Consigna. Continúa el texto sobre el Día del Seminario a partir de su última frase.

Texto de lectura.
Día del Seminario 2014

Eucaristía televisada

23 de marzo de 2014


Temas: vocación sacerdotal y seminario.

Publicado: BOA 2014, 91.


En torno a la Fiesta de san José, celebramos la Jornada del Seminario. San José fue el fiel custodio de la vida de Jesús durante sus primeros años. En el hogar formado por María, la Virgen Madre, y por su esposo José, Jesús nació, fue protegido de la persecución y fue creciendo hasta la edad de cumplir la misión que Dios Padre le había encomendado. Entre la Familia de Nazaret y el Seminario se puede establecer una comparación: así como en la casa de Nazaret, llevando una vida escondida, Jesús se preparó, de modo semejante en el Seminario, a través del trabajo, la oración y la convivencia, se forman los candidatos para recibir el ministerio sacerdotal. Por ese motivo, san José es el patrono de los seminarios.

El Día del Seminario nos ofrece la oportunidad de apreciar y agradecer a Dios las vocaciones sacerdotales; de manifestar nuestra cercanía al seminario; y de alegrarnos con los seminaristas que van diciendo “sí” a Dios en el proceso de descubrimiento, de consolidación, de maduración y de ratificación fiel de la vocación a la que el Señor los llama. Una vocación sacerdotal es siempre un regalo de Dios a la Iglesia y a la humanidad; la escasez de vocaciones nos ha ayudado a percibir la gracia inmensa del ministerio de los sacerdotes. Hoy también pasa el Señor llamando, como pasó a orillas del lago de Galilea; toda vocación supone una mirada entrañable de Jesús y es signo de su confianza. Pedimos a Dios que nos bendiga con muchos y santos sacerdotes. El Seminario está en el corazón de la Diócesis y es centro de nuestras esperanzas, pero, aunque el trabajo por las vocaciones es grande, aunque nos pasamos día y noche bregando, los resultados no siempre coronan los esfuerzos. No podemos olvidar que es Dios quien llama, que debemos pedir incesantemente la gracia de las vocaciones, que debemos unir trabajos pastorales, y que en cada vocación tocamos el misterio de la libertad. La oración humilde y perseverante ensancha nuestro corazón para agradecer los dones de Dios.

El seminarista es llamado en la familia, en las parroquias, en las comunidades cristianas, en la Iglesia. A mí me produce una honda satisfacción que las parroquias se sientan encantadas cuando Dios las bendice con vocaciones: de entre los fieles cristianos, ha sido llamado alguien que apacentará la grey del Señor con la predicación de la Palabra, con la celebración de los sacramentos y con la animación de la caridad.

Datos proporcionados.

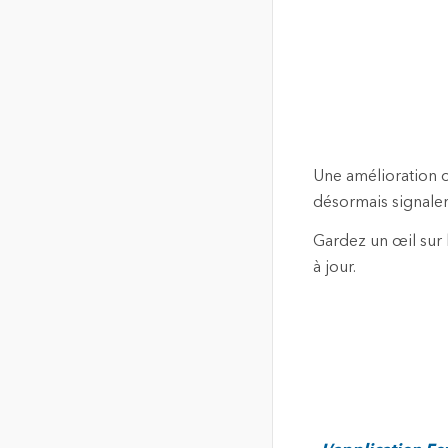
Une amélioration 
désormais signaler
Gardez un œil sur 
à jour.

Respuesta.
El seminarista oye y sigue la vocación en el trato personal con Jesús. En la oración, que es cultivo de la amistad con el mejor Amigo, va forjándose el discípulo; y con la ayuda de los formadores del seminario, va distinguiendo la llamada del Señor. El discípulo, junto a Jesús, aprende a ser misionero, y el amigo se convierte en testigo. Un apóstol no es un espontáneo, sino un enviado por Jesucristo, que nos dice: «Vosotros sois mis amigos» (Jn 15,15); sin comunicación con Jesús no se escucha su llamada, sin convivir con Él no se persevera, y sin amor al Señor no se toma la decisión. En compañía del Amigo Jesús descansamos, y se derraman en el corazón la paz y el gozo. Al lado de Jesús aprendemos su estilo de vida: no apoyarnos en el poder ni en las riquezas, sino en Dios, que con su fuerza robustece nuestra debilidad.

Todo encuentro con Jesús nos hace partícipes de la salvación, como el de la mujer de Samaría que fue con el cántaro a sacar agua del pozo, y recibió otra clase de agua, insospechada y desconocida, que sació su sed más profunda; y con la experiencia de su vida iluminada, anunció a sus paisanos al Mesías enviado por Dios, a Jesús, el Salvador del mundo (cf. Jn 4,5-42).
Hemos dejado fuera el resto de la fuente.